Task brief: The entries below must be reproduced exactly; their pictures are not part of the copy.

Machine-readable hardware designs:
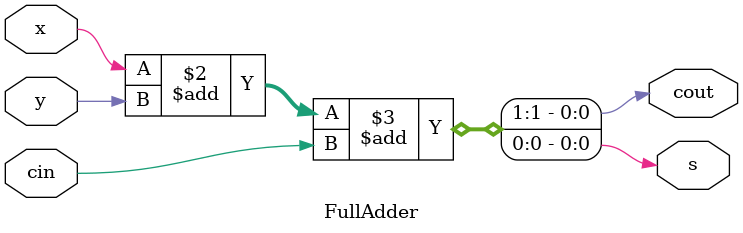
<source format=v>
module FullAdder (x, y, cin, s, cout);
input wire x, y, cin;
output reg s, cout;
always@(x, y, cin)
begin
 {cout, s}=x+y+cin;
end
endmodule

</source>
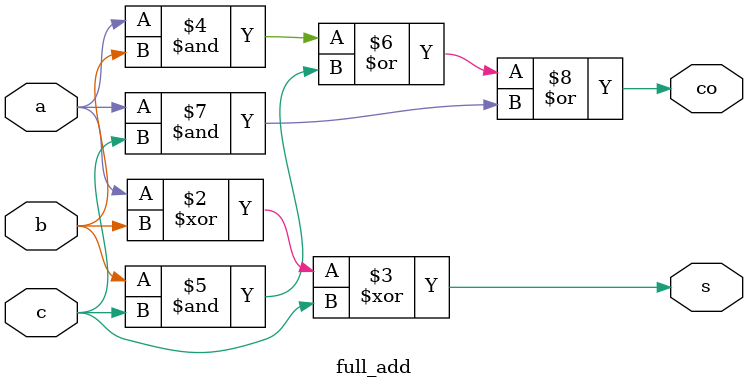
<source format=v>
module subtractor_4bit(d, bo, a, b, bin);
  input [3:0] a,b;
  input bin;
  output [3:0] d;
  output bo;
  wire [2:0] bi;

  full_add sub1(d[0], bi[0], a[0], ~b[0], 1);
  full_add sub2(d[1], bi[1], a[1], ~b[1], bi[0]);
  full_add sub3(d[2], bi[2], a[2], ~b[2], bi[1]);
  full_add sub4(d[3], bo, a[3], ~b[3], bi[2]);
endmodule

module full_add(s, co, a, b, c);
  input a,b,c;
  output s,co;

  always@(*)
    begin
      s = a^b^c;
      co = (a&b)|(b&c)|(a&c);
    end
endmodule

</source>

Written solution:
<source format=v>
module FullAdder (x, y, cin, s, cout);
input wire x, y, cin;
output reg s, cout;
always@(x, y, cin)
begin
 {cout, s}=x+y+cin;
end
endmodule

</source>
<source format=v>
module subtractor_4bit(d, bo, a, b, bin);
  input [3:0] a,b;
  input bin;
  output [3:0] d;
  output bo;
  wire [2:0] bi;

  full_add sub1(d[0], bi[0], a[0], ~b[0], 1);
  full_add sub2(d[1], bi[1], a[1], ~b[1], bi[0]);
  full_add sub3(d[2], bi[2], a[2], ~b[2], bi[1]);
  full_add sub4(d[3], bo, a[3], ~b[3], bi[2]);
endmodule

module full_add(s, co, a, b, c);
  input a,b,c;
  output s,co;

  always@(*)
    begin
      s = a^b^c;
      co = (a&b)|(b&c)|(a&c);
    end
endmodule

</source>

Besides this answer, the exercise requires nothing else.